In my family, we have a rule: no politics at family gatherings. Sometimes we stick to it but often we break it. The rule exists because, like all families, there are plenty of things we disagree on.
Dissent and discourse are at the heart of our democratic system and exist within any group of people, however like-minded they are or how much they love one another. We tend to make friends or fall for people who share our values and opinions, but we can’t choose our relatives. It’s a near certainty that we’ll disagree with at least one family member.
What happens when the feelings run deep, when the discussion becomes a vehement argument and the mood turns sour? When we're divided over the issues of the day and how to deal with them, how can we have those conversations and still be able to gather around the table for dinner afterwards?
The current political climate has sown discord within many formerly harmonious families. In the UK, the EU referendum lurks on the horizon. People who may have grown accustomed to agreeing on key points and voting the same way have found themselves on opposing sides of this seemingly all-consuming debate. The very nature of a referendum – in or out, yes or no – polarises opinion and leaves little room for the nuance and mutual respect of the middle ground.

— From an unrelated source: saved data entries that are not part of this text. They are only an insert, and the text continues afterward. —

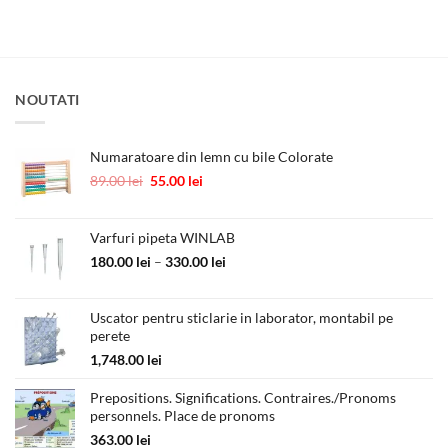
a
este:
a
este:
fost:
89.00 lei.
fost:
65.00 lei.
117.00 lei.
120.00 lei.
NOUTATI
Numaratoare din lemn cu bile Colorate
Prețul
Prețul
89.00
lei
55.00
lei
inițial
curent
a
este:
fost:
55.00 lei.
Varfuri pipeta WINLAB
89.00 lei.
Interval
180.00
lei
–
330.00
lei
de
prețuri:
Uscator pentru sticlarie in laborator, montabil pe
180.00 lei
perete
până
la
1,748.00
lei
330.00 lei
Prepositions. Significations. Contraires./Pronoms
personnels. Place de pronoms
363.00
lei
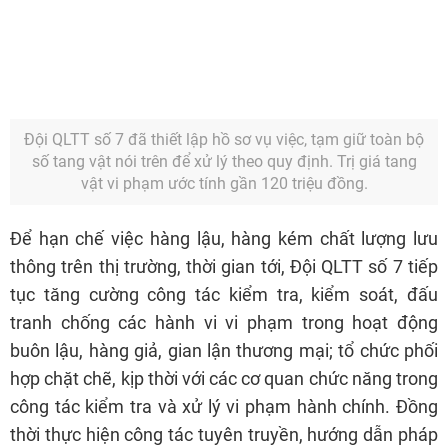
Đội QLTT số 7 đã thiết lập hồ sơ vụ việc, tạm giữ toàn bộ
số tang vật nói trên để xử lý theo quy định. Trị giá tang
vật vi phạm ước tính gần 120 triệu đồng.
Để hạn chế việc hàng lậu, hàng kém chất lượng lưu
thông trên thị trường, thời gian tới, Đội QLTT số 7 tiếp
tục tăng cường công tác kiểm tra, kiểm soát, đấu
tranh chống các hành vi vi phạm trong hoạt động
buôn lậu, hàng giả, gian lận thương mại; tổ chức phối
hợp chặt chẽ, kịp thời với các cơ quan chức năng trong
công tác kiểm tra và xử lý vi phạm hành chính. Đồng
thời thực hiện công tác tuyên truyền, hướng dẫn pháp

In the US, the race for the party nomination has had a similar effect. Lifelong Democrats are split between Hillary Clinton and Bernie Sanders, with compelling arguments and outspoken supporters on both sides. And it’s not hard to imagine a Republican family treating the uncle who supports Donald Trump as a pariah.
I’m increasingly convinced that my family’s blanket ban on discussing politics is not only futile but also unhelpful. A Twitter poll asking the question, “Do you discuss politics with your family?”, found that out of 58 respondents, just 4% replied with “never”. The most popular response, with a 40% share, was “sometimes”. Although this is a small sample size, it suggests that the majority of families do engage in some political discussion.

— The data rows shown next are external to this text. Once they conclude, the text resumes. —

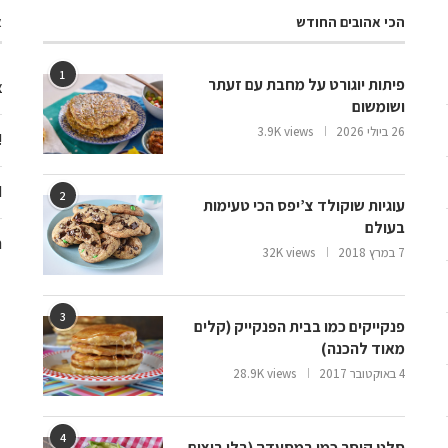
הכי אהובים החודש
א
1
פיתות יוגורט על מחבת עם זעתר
צ
ושומשום
26 ביולי 2026
3.9K views
ooo
d
2
עוגיות שוקולד צ’יפס הכי טעימות
בעולם
ח
7 במרץ 2018
32K views
3
פנקייקים כמו בבית הפנקייק (קלים
מאוד להכנה)
4 באוקטובר 2017
28.9K views
4
סלט קיסר כמו במסעדה (בלי ביצים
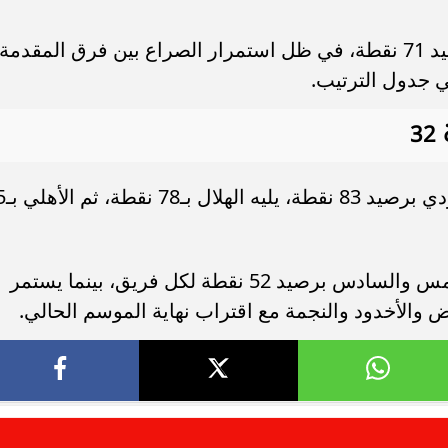
بينما جاء القادسية في المركز الرابع برصيد 71 نقطة، في ظل استمرار الصراع بين فرق المقدمة
 جدول الترتيب.
3
يتصدر النصر جدول ترتيب ال
كما يحتل الاتحاد والتعاون المركزين الخامس والسادس برصيد 52 نقطة لكل فريق، بينما يستمر
 والأخدود والنجمة مع اقتراب نهاية الموسم الحالي.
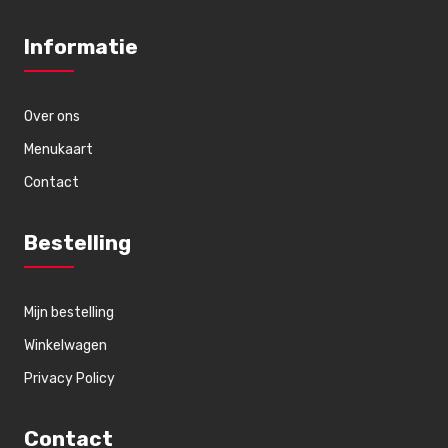
Informatie
Over ons
Menukaart
Contact
Bestelling
Mijn bestelling
Winkelwagen
Privacy Policy
Contact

Why bother? If our goal is to persuade the other person that we’re right, we’re almost certain to fail. However, voicing our opinions can help us to clarify our thoughts and construct a coherent argument. Moreover, learning how to frame and present your ideas within the relative safety of a family group provides invaluable preparation for holding forth on complex issues in a public setting and having measured, respectful debates.
Fielding questions, countering arguments and defending our views are the best ways to work out where we stand on an issue and how much conviction we have in our opinions. I love Twitter but it can be an echo chamber: it’s tempting and easy to remain in a cosy bubble of consensus and engage solely with people who share my views. Family discussions are the perfect antidote and a good place to practise tolerating, listening to and learning from people with differing viewpoints.
Some of the strongest disagreements occurs between generations. It’s easy to dismiss older family members’ opinions as products of senescence or institutional racism. But they may bring something else to the table. For instance, there’s a lot that younger politicians and members of the public can learn from the generation that rebuilt the country from the ashes of the Second World War and founded the welfare state. Meanwhile, each crop of idealistic young voters enters the political sphere convinced that they know how to solve the world’s problems. But as President Obama reminded us at the Town Hall event during his recent visit to the UK, solving the big issues takes time. He expounded the importance of “fighting for change that you may not live to see, but that your children will live to see.”
His predecessor, Abraham Lincoln, once said: “I don’t like that man. I must get to know him better.” Having in-depth conversations with people who have contrasting views can help us to understand them, and we often find more common ground than we expect. After interacting with family members who I thought held fundamentally different beliefs, I was surprised to find that we agreed on what needs fixing – just not on how to fix it.
Some families may already be adept at sitting down to share their views and listen respectfully to one another. But the majority will be well acquainted with the blazing row at a birthday party fuelled by too much warm prosecco. It’s often frustrating to discuss politics with someone when you’ll never see eye-to-eye with them, and talking to someone who just doesn’t care can be even more maddening. But in the interests of polishing our debating skills, boosting political engagement and paving the way to world peace, we should keep squabbling. Personally, I’ll be pushing to have my family rule revoked.